START Data supplied
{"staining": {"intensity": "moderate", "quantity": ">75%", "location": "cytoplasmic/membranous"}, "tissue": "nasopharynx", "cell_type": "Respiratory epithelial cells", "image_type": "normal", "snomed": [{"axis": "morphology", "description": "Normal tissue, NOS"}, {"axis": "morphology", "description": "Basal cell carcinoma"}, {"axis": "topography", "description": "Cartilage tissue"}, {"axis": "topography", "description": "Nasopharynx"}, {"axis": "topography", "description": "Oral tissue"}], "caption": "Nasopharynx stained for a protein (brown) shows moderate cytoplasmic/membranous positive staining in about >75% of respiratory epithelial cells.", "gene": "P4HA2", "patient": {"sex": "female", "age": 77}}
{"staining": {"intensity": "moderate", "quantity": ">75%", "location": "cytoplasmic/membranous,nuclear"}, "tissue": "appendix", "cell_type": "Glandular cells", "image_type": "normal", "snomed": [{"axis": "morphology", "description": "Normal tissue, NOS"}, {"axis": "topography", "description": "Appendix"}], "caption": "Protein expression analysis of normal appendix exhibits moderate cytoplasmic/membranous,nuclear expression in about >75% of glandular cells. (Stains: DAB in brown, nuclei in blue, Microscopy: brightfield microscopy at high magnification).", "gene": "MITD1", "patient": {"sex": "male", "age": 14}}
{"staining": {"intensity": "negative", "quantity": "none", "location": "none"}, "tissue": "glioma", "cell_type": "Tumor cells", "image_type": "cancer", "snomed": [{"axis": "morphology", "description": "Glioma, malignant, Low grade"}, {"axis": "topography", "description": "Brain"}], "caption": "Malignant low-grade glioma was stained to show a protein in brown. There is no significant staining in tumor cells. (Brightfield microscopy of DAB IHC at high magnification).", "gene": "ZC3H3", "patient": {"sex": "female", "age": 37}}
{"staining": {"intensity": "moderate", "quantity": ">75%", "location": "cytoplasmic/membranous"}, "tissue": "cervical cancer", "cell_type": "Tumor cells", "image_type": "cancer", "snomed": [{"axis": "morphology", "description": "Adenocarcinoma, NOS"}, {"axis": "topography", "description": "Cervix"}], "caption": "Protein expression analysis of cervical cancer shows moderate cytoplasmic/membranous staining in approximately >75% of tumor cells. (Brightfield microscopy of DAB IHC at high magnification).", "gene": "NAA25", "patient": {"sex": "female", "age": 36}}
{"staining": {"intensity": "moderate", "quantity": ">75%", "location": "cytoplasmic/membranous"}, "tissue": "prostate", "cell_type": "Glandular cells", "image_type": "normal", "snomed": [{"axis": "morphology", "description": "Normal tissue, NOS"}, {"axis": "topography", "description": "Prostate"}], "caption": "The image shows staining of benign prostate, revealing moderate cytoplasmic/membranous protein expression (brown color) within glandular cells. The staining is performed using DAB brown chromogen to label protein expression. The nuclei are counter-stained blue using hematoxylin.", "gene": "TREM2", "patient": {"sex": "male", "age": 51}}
END Data supplied
About this exercise — Return the material in its entirety, word for word.

Response —
{"staining": {"intensity": "moderate", "quantity": ">75%", "location": "cytoplasmic/membranous"}, "tissue": "nasopharynx", "cell_type": "Respiratory epithelial cells", "image_type": "normal", "snomed": [{"axis": "morphology", "description": "Normal tissue, NOS"}, {"axis": "morphology", "description": "Basal cell carcinoma"}, {"axis": "topography", "description": "Cartilage tissue"}, {"axis": "topography", "description": "Nasopharynx"}, {"axis": "topography", "description": "Oral tissue"}], "caption": "Nasopharynx stained for a protein (brown) shows moderate cytoplasmic/membranous positive staining in about >75% of respiratory epithelial cells.", "gene": "P4HA2", "patient": {"sex": "female", "age": 77}}
{"staining": {"intensity": "moderate", "quantity": ">75%", "location": "cytoplasmic/membranous,nuclear"}, "tissue": "appendix", "cell_type": "Glandular cells", "image_type": "normal", "snomed": [{"axis": "morphology", "description": "Normal tissue, NOS"}, {"axis": "topography", "description": "Appendix"}], "caption": "Protein expression analysis of normal appendix exhibits moderate cytoplasmic/membranous,nuclear expression in about >75% of glandular cells. (Stains: DAB in brown, nuclei in blue, Microscopy: brightfield microscopy at high magnification).", "gene": "MITD1", "patient": {"sex": "male", "age": 14}}
{"staining": {"intensity": "negative", "quantity": "none", "location": "none"}, "tissue": "glioma", "cell_type": "Tumor cells", "image_type": "cancer", "snomed": [{"axis": "morphology", "description": "Glioma, malignant, Low grade"}, {"axis": "topography", "description": "Brain"}], "caption": "Malignant low-grade glioma was stained to show a protein in brown. There is no significant staining in tumor cells. (Brightfield microscopy of DAB IHC at high magnification).", "gene": "ZC3H3", "patient": {"sex": "female", "age": 37}}
{"staining": {"intensity": "moderate", "quantity": ">75%", "location": "cytoplasmic/membranous"}, "tissue": "cervical cancer", "cell_type": "Tumor cells", "image_type": "cancer", "snomed": [{"axis": "morphology", "description": "Adenocarcinoma, NOS"}, {"axis": "topography", "description": "Cervix"}], "caption": "Protein expression analysis of cervical cancer shows moderate cytoplasmic/membranous staining in approximately >75% of tumor cells. (Brightfield microscopy of DAB IHC at high magnification).", "gene": "NAA25", "patient": {"sex": "female", "age": 36}}
{"staining": {"intensity": "moderate", "quantity": ">75%", "location": "cytoplasmic/membranous"}, "tissue": "prostate", "cell_type": "Glandular cells", "image_type": "normal", "snomed": [{"axis": "morphology", "description": "Normal tissue, NOS"}, {"axis": "topography", "description": "Prostate"}], "caption": "The image shows staining of benign prostate, revealing moderate cytoplasmic/membranous protein expression (brown color) within glandular cells. The staining is performed using DAB brown chromogen to label protein expression. The nuclei are counter-stained blue using hematoxylin.", "gene": "TREM2", "patient": {"sex": "male", "age": 51}}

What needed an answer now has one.